I'm still convinced that we learn most effectively through story. We can toss out all the theory and rhetoric we want, but what resonates is sharing true, authentic experiences. It isn't easy to share the things we least want to talk about -- those uncomfortable things about ourselves that we have neatly tucked away as if by doing so, we could banish them indefinitely. Think about some of the lowest moments in your life, the ones you want least to revisit, when the world around you looked absolutely bleak, as if you were the only one condemned to this unfortunate fate. (Are you squirming yet?) If, however, someone dared to share a bit of themselves -- something to the effect of, hey, I've been there too, suddenly a glimmer of hope appears upon the horizon -- an, if-they-can-do-it-so-can-I infusion of possibility. Bottom line: We need to share.
Tucking our experiences away doesn't make them disappear -- it just allows them to pile up and expand in girth. Why collect and harbor this stuff when you can spring clean and clear space for something new? And better yet, while you are at it, help someone else out.
I recently shared a piece here on The Huffington Post that revealed very personal bits of my own experience. This had been my plan all along, but it took an extra dose of courage to dip my toe into the water. I could sit here and write all the inspirational self-empowerment pieces I wanted, but I knew that if I wanted to truly put meat on the bones of my story, it required a bit of sharing. If I wanted to counsel others how to make lemonade from lemons, I had to first reveal just how low I had fallen and how fat and bruised my lemons were. My experiences needed to serve as testament, my very own lemonade stand.
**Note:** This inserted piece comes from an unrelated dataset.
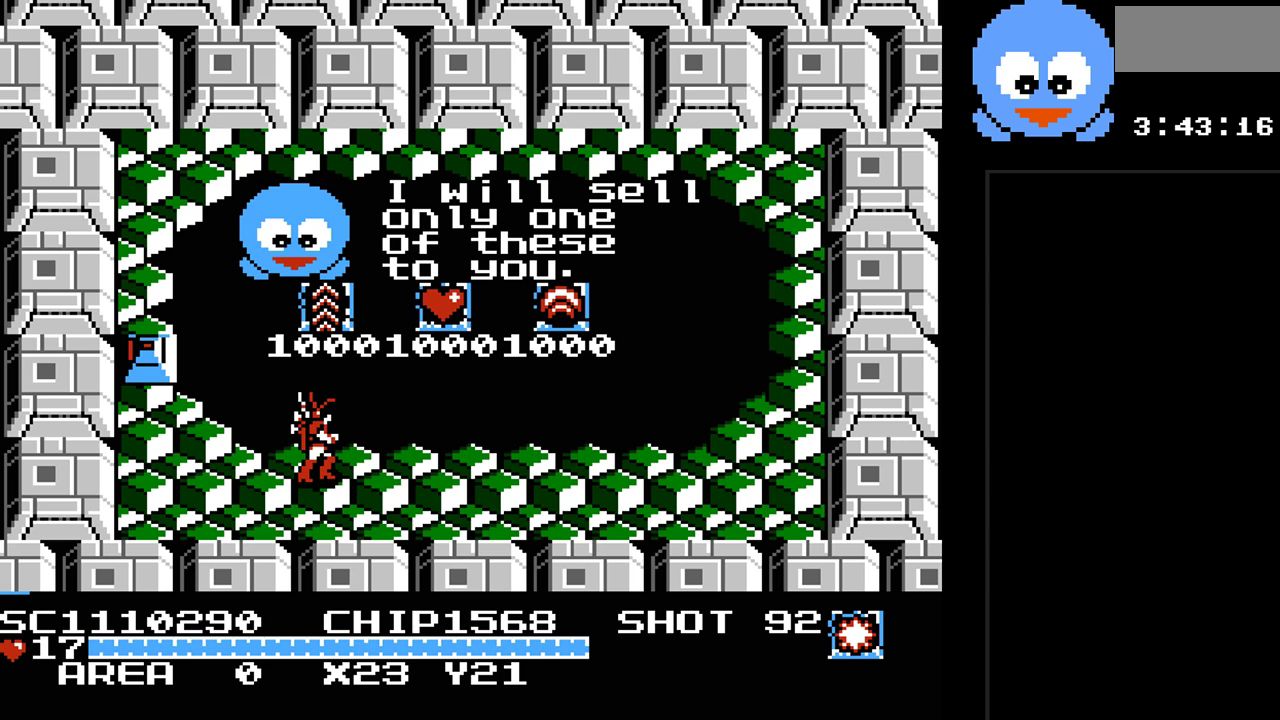
{"buttons": [], "events": []}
So I sat at my desk on the edge of my seat and pressed send. Out went my story into the publishing and cyber world. I held my breath. Within hours, support rolled in from acquaintances and unexpected places (deep sigh of relief). And the greatest gift came in an email from the sister of a friend. She shared how her day had started on a low point, but after reading my piece, she felt "reborn" and was reminded that she was in control, she had much to be grateful for and could easily redirect her attitude. Perfect: mission accomplished. She continued by telling me that her perceived problems paled in comparison to those of others. HOLD ON A MINUTE... why do we do that? Who taught us to make comparisons like that, in the first place?
OK, so here's the deal -- I get the magnanimous and self-deprecating aspect of putting things in perspective. We could all use a good 'ol dose of that once in awhile. I myself, like to use a phrase -- "this is a first world problem" -- as a reminder to self that whatever it is that I am wallowing in, it is not a calamity. That's all fine and dandy, but reality is that we feel what we feel and shoving our emotions aside doesn't make them go away.
Although a pity party is something to be moved through, it does have its virtues. Our discomfort has its own gifts. When we are uncomfortable, we shift and when we shift we create room for other things. Comparing our problems or discomfort to those of someone whose are more dramatic doesn't reveal anything about the merits of our own. Perspective is a gift, but allowing ourselves to explore what is coming up within us is revelatory and critical for our own personal growth. If we want to truly deal with something, we have to first walk through it.
So, if you find yourself amidst a pile of lemons -- squeeze 'em, you just might be surprised what they produce. And let's face it, there's nothing like sharing an ice-cold glass of lemonade with a friend.